WHAT IS NEEDED: Reproduce the lines of the items below verbatim, starting with the line containing "Reading left to" and going on through the line containing "Białogardzki=2".

DATA FOR THE TASK:
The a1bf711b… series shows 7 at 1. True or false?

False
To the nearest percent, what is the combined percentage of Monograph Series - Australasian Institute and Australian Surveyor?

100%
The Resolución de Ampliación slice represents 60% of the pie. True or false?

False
---
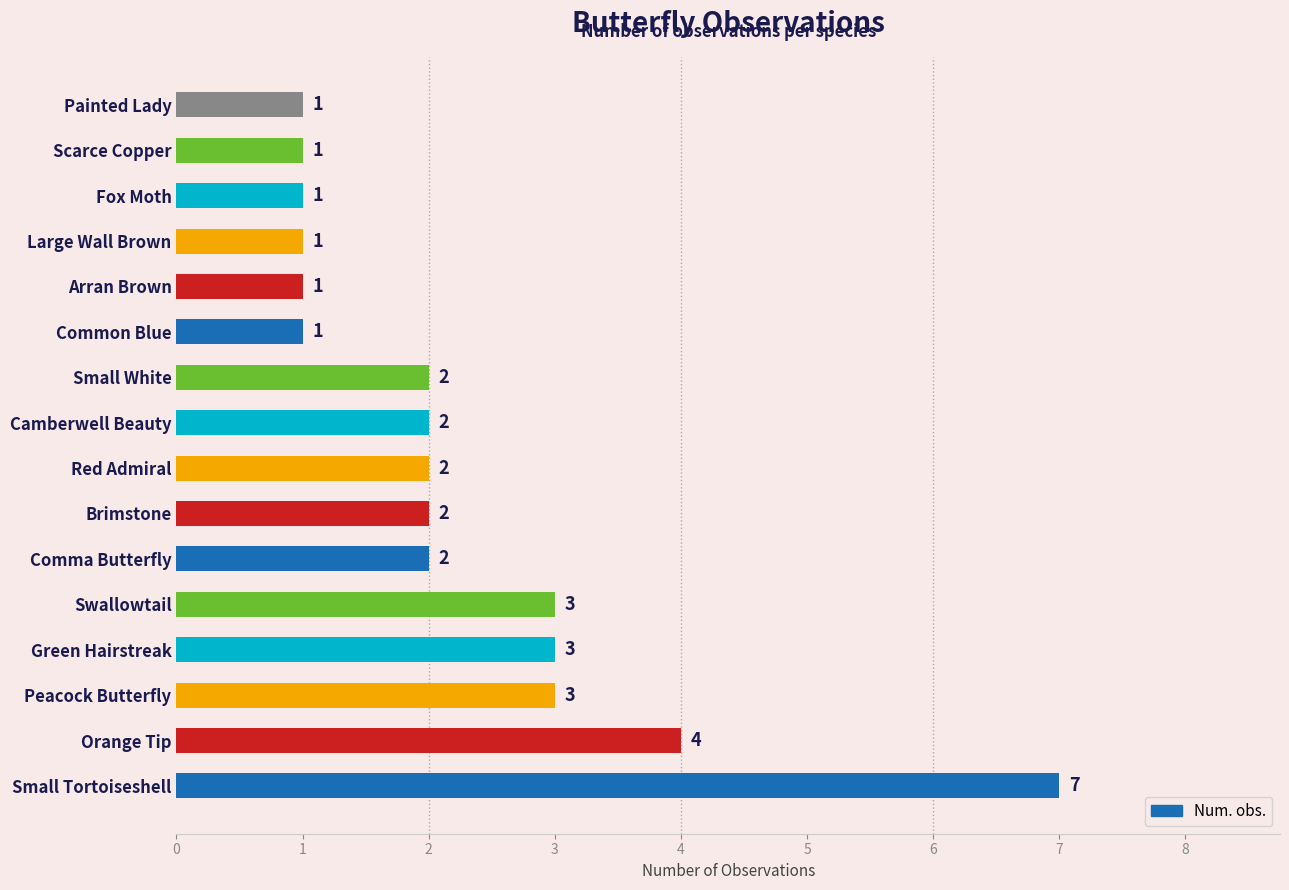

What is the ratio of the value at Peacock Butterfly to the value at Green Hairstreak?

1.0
---
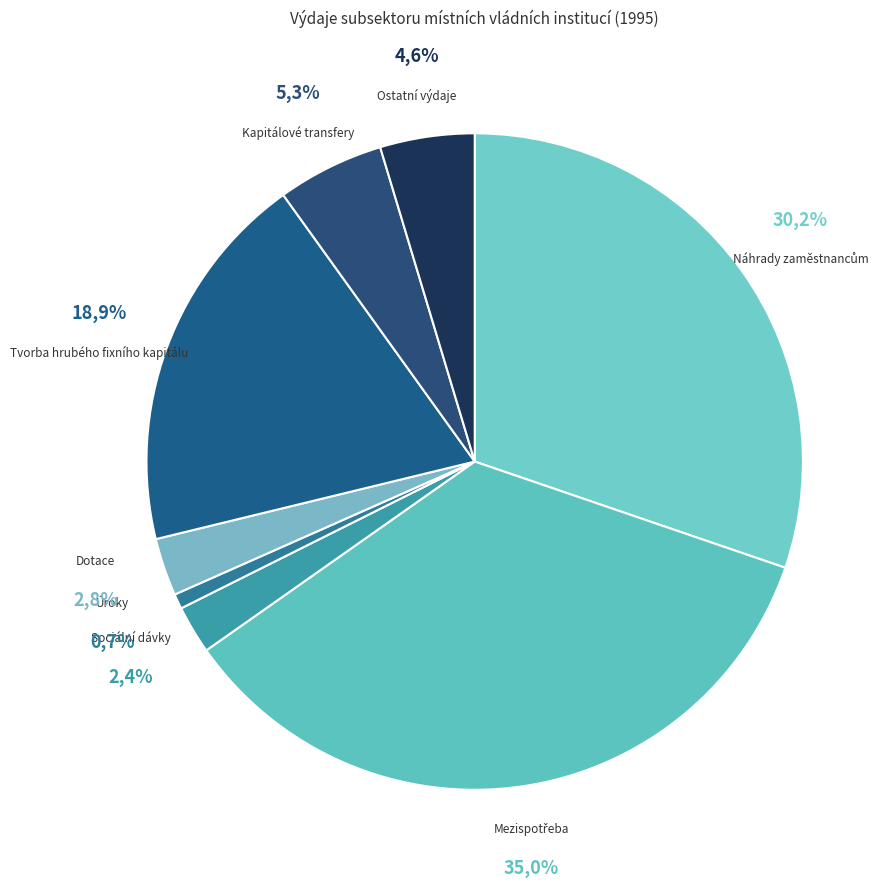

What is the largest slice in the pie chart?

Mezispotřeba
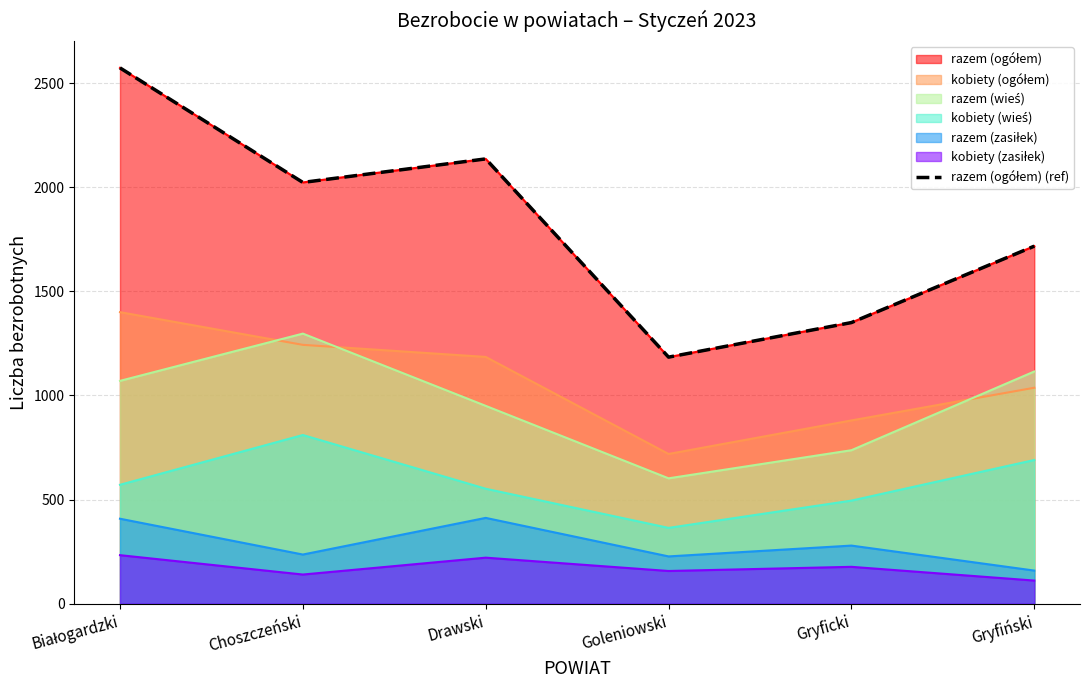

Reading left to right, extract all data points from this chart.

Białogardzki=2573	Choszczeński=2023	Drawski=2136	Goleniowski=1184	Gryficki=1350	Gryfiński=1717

EXERCISE RESPONSE:
Reading left to right, extract all data points from this chart.

Białogardzki=2573	Choszczeński=2023	Drawski=2136	Goleniowski=1184	Gryficki=1350	Gryfiński=1717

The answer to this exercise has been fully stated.